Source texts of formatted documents
------------------------------------------------

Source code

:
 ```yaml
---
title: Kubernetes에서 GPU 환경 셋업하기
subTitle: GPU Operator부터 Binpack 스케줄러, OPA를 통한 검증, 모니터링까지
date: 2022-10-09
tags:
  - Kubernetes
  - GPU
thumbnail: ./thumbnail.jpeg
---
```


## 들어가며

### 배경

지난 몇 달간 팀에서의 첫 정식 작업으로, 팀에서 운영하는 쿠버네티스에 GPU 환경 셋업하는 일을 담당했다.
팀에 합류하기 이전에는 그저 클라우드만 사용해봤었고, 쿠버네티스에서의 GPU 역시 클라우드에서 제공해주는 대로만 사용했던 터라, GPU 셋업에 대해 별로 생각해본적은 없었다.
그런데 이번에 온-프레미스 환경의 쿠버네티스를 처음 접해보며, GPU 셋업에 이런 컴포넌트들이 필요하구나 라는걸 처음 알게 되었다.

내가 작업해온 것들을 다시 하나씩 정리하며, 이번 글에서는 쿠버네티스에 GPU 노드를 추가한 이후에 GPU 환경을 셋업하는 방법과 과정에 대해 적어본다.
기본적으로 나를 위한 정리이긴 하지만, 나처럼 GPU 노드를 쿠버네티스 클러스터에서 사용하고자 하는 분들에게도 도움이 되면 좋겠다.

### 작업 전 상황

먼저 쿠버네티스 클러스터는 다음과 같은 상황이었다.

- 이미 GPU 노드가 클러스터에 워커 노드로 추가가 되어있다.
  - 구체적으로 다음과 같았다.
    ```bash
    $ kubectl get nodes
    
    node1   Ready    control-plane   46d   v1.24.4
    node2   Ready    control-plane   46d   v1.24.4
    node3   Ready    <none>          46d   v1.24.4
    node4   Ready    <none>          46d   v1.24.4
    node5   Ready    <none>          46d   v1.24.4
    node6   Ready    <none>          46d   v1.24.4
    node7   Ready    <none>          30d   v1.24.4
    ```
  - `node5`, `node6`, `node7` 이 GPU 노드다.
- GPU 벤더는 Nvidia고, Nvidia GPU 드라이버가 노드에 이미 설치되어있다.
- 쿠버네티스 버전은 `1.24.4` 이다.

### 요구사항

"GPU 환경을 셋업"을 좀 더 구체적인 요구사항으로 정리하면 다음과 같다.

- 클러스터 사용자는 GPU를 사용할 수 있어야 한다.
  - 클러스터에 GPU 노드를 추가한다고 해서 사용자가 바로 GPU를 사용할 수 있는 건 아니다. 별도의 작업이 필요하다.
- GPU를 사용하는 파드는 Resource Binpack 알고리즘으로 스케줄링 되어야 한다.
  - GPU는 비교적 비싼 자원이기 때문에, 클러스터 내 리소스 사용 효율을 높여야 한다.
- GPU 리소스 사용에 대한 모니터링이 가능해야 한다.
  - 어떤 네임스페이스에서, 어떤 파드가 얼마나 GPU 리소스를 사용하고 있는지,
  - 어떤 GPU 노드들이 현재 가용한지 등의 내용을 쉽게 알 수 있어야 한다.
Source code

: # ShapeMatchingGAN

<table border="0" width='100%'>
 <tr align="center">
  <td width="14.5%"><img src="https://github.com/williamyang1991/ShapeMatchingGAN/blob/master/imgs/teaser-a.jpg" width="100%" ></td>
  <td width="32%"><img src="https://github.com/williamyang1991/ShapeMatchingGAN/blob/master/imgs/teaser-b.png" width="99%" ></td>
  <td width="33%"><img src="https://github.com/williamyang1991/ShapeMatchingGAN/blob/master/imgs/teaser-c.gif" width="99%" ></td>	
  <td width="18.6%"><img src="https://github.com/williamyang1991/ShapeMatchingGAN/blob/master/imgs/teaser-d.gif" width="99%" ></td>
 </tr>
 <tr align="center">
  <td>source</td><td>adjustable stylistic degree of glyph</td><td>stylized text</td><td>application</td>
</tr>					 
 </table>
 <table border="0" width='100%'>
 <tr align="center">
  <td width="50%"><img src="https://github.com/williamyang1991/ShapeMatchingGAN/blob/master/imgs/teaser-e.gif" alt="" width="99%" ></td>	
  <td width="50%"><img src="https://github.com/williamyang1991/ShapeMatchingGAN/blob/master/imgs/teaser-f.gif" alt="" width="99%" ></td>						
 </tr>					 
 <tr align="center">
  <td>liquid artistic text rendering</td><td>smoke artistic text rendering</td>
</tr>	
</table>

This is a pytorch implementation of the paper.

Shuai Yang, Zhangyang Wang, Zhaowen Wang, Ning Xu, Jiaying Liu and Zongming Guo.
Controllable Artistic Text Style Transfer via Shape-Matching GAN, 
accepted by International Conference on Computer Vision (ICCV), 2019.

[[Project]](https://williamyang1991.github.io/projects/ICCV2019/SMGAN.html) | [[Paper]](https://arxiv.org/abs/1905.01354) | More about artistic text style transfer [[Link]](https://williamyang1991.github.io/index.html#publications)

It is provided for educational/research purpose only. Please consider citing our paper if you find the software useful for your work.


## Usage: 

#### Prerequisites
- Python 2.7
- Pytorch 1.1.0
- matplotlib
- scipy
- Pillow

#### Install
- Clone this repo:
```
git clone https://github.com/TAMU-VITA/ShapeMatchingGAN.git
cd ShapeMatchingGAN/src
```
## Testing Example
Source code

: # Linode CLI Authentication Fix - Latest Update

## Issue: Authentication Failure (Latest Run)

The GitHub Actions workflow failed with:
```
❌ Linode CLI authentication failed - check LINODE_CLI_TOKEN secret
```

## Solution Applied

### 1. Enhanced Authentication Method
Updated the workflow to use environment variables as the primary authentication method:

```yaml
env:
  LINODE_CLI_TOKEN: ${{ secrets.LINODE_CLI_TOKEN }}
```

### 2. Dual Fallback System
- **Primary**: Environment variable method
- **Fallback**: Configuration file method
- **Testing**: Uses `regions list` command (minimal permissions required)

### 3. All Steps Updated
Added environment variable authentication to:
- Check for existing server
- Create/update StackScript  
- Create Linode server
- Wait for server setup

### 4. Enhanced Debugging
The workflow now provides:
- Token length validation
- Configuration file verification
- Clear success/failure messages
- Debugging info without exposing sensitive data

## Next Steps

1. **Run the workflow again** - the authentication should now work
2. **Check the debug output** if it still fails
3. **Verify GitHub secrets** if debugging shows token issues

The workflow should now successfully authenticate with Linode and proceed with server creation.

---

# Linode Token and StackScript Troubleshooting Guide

------------------------------------------------

■ The problem
Check each line in the entries above for the string "secrets", then give the number of matching lines alone.

■ Solved problem
2